"The wedding bells have such a sweet sound but such a sour echo."
— Opening intertitle
One Week is a 1920 short film starring Buster Keaton and Sybil Seely as newlyweds who receive a DIY portable house as a wedding gift. They spend a week assembling it with disastrous results thanks to sabotage by a rejected suitor, as well as their own hilarious ineptness.
"One Week" provides examples of:
- 6 Is 9:
- After all their labor building the house, they find out that the Lot 99 sign actually meant Lot 66, so they have to move the house.
- The malicious character Handy Hank repaints the numbers on the crates (3 becomes 8, 1 becomes 4) so the home building would result in an Epic Fail.
- 13 Is Unlucky: The housewarming party is on Friday the 13th.
- Agony of the Feet: Sybil stamps her foot ... onto her other foot, and makes the classic one-foot hopping exit.
- The Alleged House: What the do-it-yourself home becomes thanks to Handy Hank's sabotage and the newlyweds' bumbling.
- Angry Fist-Shake: Handy Hank performs one after Buster's chair pulling prank.
- Amusing Injuries: As one would expect from slapstick comedy involving hand tools.
- Anvil on Head: Buster is repeatedly flattened by a piano.
- Artistic License – Physics:
- What Buster can do on a ladder is not impossible, but it's clearly ill advised.
- The piano possesses Hollywood density.
- Bizarrchitecture: The weird, twisted house that Buster builds after the numbers are changed.
- Bookcase Passage
- An entire wall of the house pivots around a horizontal beam, causing Buster, who'd been perched above a second-story window, and Sybil, who was seated on the sill of a first-story window, to exchange places.
- The kitchen sink is on a rotating wall.
- Breaking the Fourth Wall / Film the Hand: Buster's wife is taking a bath when she drops the soap out of the bathtub. A hand then covers the camera while she retrieves the soap. After she's back in the tub, the hand goes away, and she grins at the camera.

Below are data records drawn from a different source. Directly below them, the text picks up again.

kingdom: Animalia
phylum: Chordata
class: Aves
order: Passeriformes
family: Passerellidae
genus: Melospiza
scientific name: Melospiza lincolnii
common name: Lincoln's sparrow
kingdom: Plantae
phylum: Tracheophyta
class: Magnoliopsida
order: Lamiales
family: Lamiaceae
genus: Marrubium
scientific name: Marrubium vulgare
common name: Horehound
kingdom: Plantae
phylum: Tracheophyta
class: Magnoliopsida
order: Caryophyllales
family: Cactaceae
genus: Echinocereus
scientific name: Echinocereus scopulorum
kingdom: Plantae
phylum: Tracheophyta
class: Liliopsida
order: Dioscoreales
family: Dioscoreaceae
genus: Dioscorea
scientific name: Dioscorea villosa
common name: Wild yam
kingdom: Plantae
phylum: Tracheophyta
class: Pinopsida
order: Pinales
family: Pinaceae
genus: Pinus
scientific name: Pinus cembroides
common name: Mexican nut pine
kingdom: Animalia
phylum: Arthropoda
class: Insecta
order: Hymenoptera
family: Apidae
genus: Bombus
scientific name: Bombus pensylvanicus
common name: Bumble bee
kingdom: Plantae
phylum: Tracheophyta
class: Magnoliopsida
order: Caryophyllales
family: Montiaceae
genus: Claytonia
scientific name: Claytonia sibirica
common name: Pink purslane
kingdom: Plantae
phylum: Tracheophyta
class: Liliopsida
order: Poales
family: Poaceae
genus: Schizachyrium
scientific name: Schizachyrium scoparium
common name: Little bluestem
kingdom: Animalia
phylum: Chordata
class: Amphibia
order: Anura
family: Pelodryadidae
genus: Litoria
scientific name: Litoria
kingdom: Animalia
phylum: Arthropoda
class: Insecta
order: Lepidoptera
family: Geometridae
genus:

- By Wall That Is Holey: Preceded by a vertical bookcase passage (see above).
- Car Meets House: The final scene... or rather Train Meets House.
- Chase Scene: Unusually brief for a Keaton film. Handy Hank is chasing Buster through the house after the chair pulling prank. It culminates in Buster pulling a Door Judo prank.
- Doom It Yourself: Any halfway competent architect or construction foreman would have realized there was a problem.
- Door Judo: Applied by Buster to get rid of Handy Hank.
- Exploding Calendar: Counting the days in the single week that Buster spends building the house.
- Foreshadowing
- "I'll be right down!"
- The date of the housewarming party (see 13 Is Unlucky, above).
- From Bad to Worse: On top of everything else, they built the house on the wrong lot.
- Green-Eyed Monster: Hank, who changes the numbers on their crates and thus sabotages the house, because he wanted Buster's girl.
- Iris Out: Each chapter starts and ends with an Iris In/Out.
- Irony: The title on the sheet music placed on the piano, which has just made a crater in the floor? "The End of a Perfect Day."
- Look Both Ways: The train hitting the house was coming from the other direction.
- Moment Killer: The newlyweds' attempts to kiss in the backseat of a car are thwarted because the driver, Hank, keeps leering at them.
- Outside Ride: To get away from moment killer Hank, the newlyweds switch cars — in mid-drive. Buster has a little trouble.
- Railroad Tracks of Doom: At the end, Buster finds out that he built the house on the wrong lot and has to move it. It ends up getting stuck on railroad tracks while a train is coming.
- Double Subversion: The oncoming train takes a parallel track and narrowly misses their house. Buster and Sybil sigh with relief... and then a different train comes from the other direction and smashes the house to kindling.
- Shout-Out: Keaton claimed the title was a reference to the 1907 novel Three Weeks, by Elinor Glyn.
- Trash the Set: The house is demolished by a train in the last scene.